The full listing, exactly as written and with no images, is the expected output.

# [Entries supplied]
___
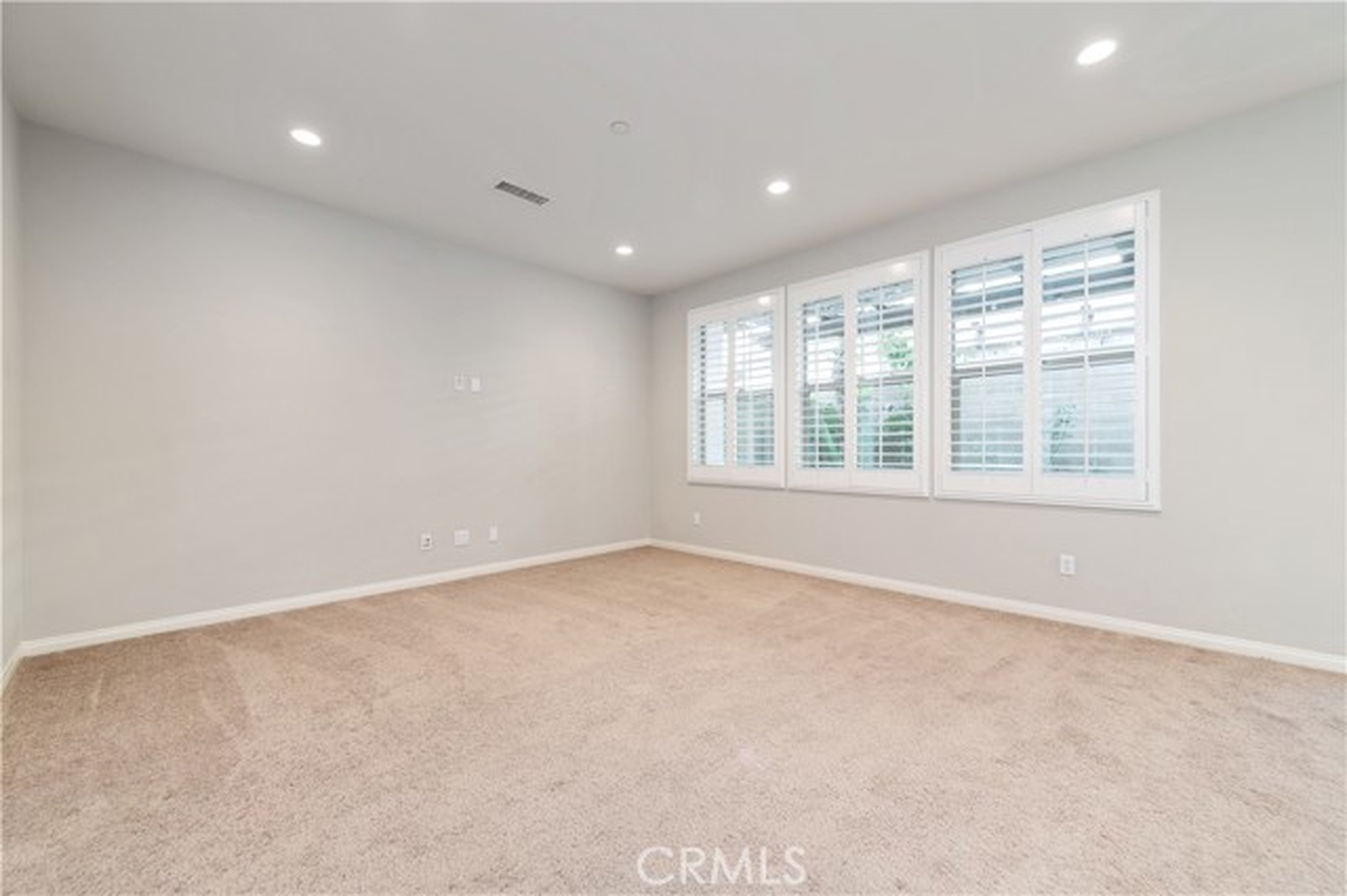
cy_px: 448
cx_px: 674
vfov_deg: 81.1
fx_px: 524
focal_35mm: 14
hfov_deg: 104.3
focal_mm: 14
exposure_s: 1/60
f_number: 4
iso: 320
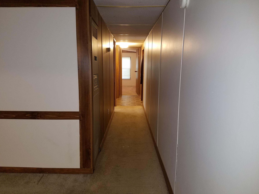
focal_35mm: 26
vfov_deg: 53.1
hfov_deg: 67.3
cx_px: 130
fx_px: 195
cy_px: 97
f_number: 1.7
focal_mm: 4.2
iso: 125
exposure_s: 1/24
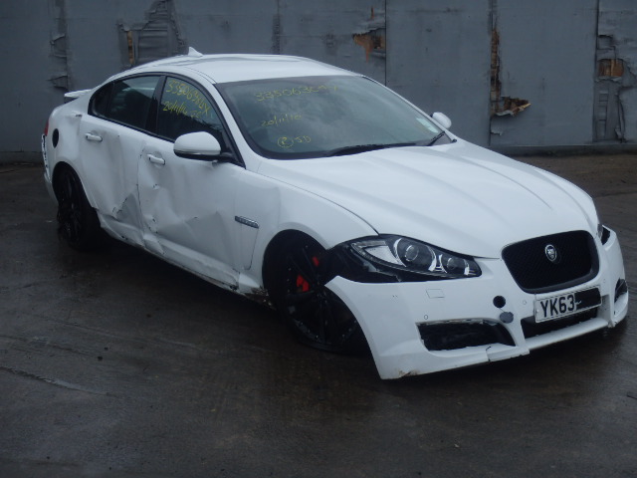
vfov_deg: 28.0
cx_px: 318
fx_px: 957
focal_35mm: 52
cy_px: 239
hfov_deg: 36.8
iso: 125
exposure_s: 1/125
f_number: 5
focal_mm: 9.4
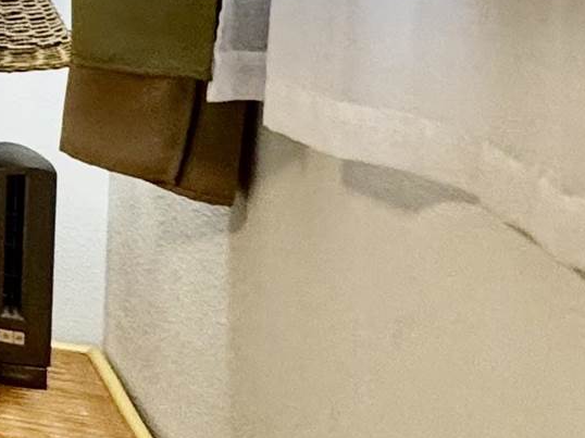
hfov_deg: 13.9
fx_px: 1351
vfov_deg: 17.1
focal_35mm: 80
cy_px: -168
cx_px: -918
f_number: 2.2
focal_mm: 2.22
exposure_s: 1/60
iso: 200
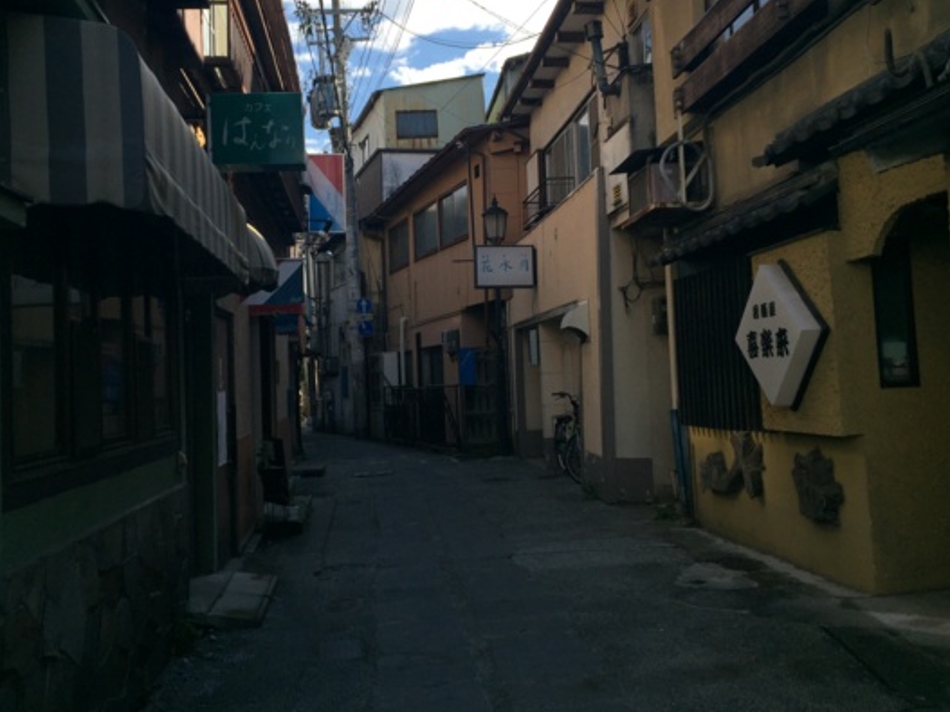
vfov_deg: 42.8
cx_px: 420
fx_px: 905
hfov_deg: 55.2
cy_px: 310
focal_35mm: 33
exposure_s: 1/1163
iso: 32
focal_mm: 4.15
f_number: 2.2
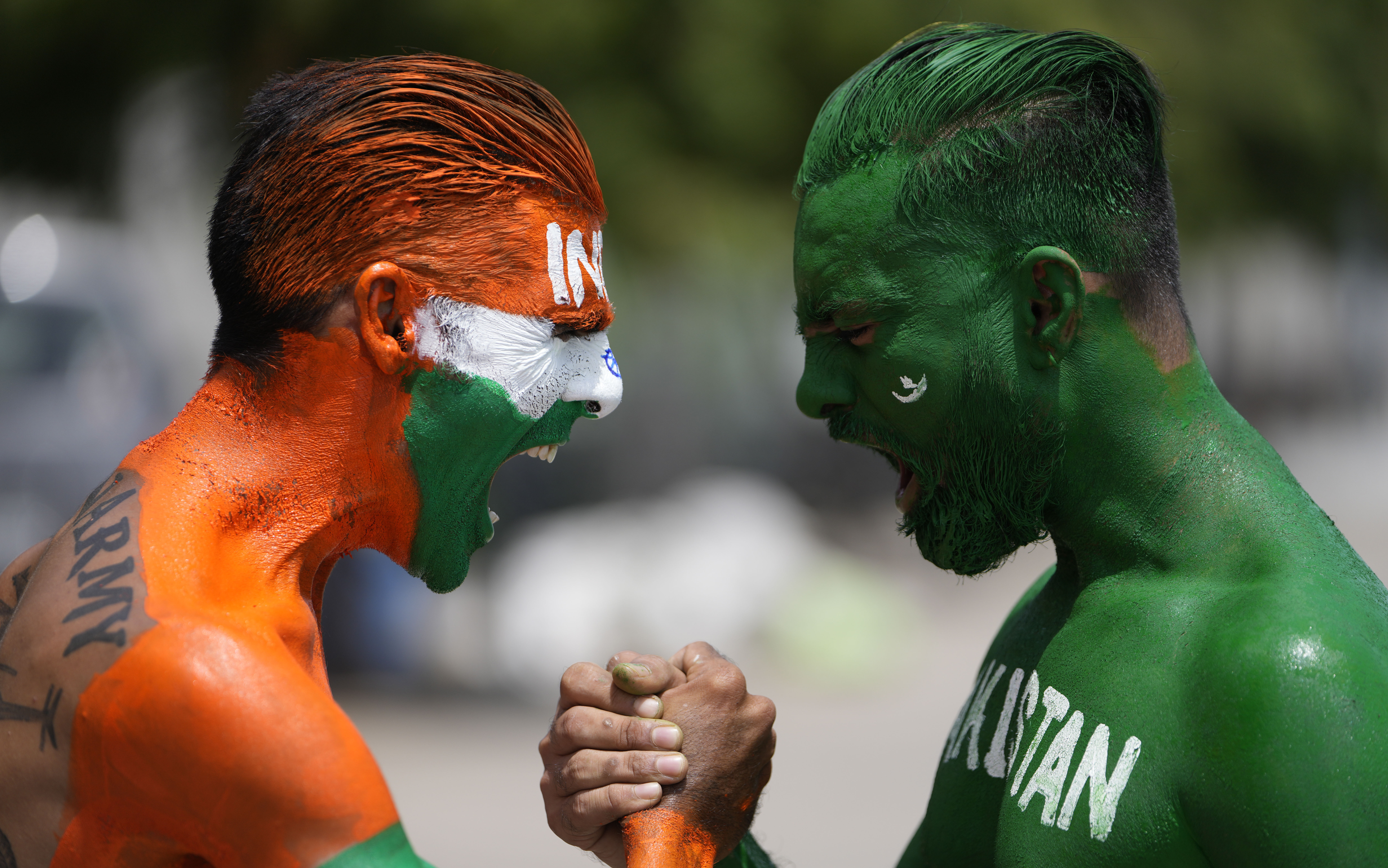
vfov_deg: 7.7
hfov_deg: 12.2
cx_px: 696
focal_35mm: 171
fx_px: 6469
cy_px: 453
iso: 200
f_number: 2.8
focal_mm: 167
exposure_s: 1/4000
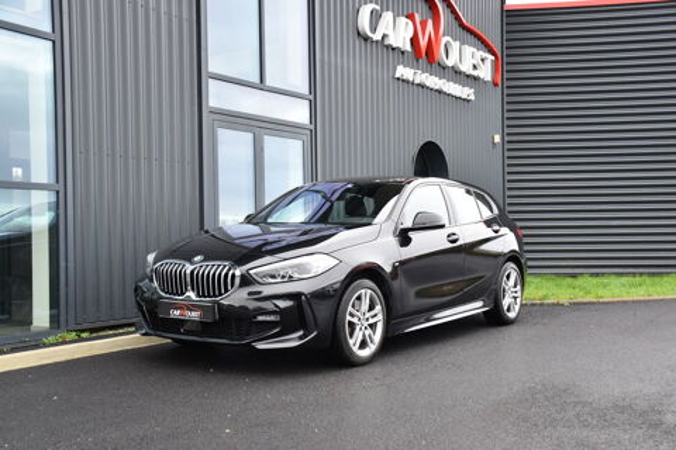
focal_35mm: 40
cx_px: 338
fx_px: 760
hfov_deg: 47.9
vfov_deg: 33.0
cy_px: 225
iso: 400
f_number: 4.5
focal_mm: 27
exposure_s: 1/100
___
# [Solved exercise]
cy_px: 448
cx_px: 674
vfov_deg: 81.1
fx_px: 524
focal_35mm: 14
hfov_deg: 104.3
focal_mm: 14
exposure_s: 1/60
f_number: 4
iso: 320
focal_35mm: 26
vfov_deg: 53.1
hfov_deg: 67.3
cx_px: 130
fx_px: 195
cy_px: 97
f_number: 1.7
focal_mm: 4.2
iso: 125
exposure_s: 1/24
vfov_deg: 28.0
cx_px: 318
fx_px: 957
focal_35mm: 52
cy_px: 239
hfov_deg: 36.8
iso: 125
exposure_s: 1/125
f_number: 5
focal_mm: 9.4
hfov_deg: 13.9
fx_px: 1351
vfov_deg: 17.1
focal_35mm: 80
cy_px: -168
cx_px: -918
f_number: 2.2
focal_mm: 2.22
exposure_s: 1/60
iso: 200
vfov_deg: 42.8
cx_px: 420
fx_px: 905
hfov_deg: 55.2
cy_px: 310
focal_35mm: 33
exposure_s: 1/1163
iso: 32
focal_mm: 4.15
f_number: 2.2
vfov_deg: 7.7
hfov_deg: 12.2
cx_px: 696
focal_35mm: 171
fx_px: 6469
cy_px: 453
iso: 200
f_number: 2.8
focal_mm: 167
exposure_s: 1/4000
focal_35mm: 40
cx_px: 338
fx_px: 760
hfov_deg: 47.9
vfov_deg: 33.0
cy_px: 225
iso: 400
f_number: 4.5
focal_mm: 27
exposure_s: 1/100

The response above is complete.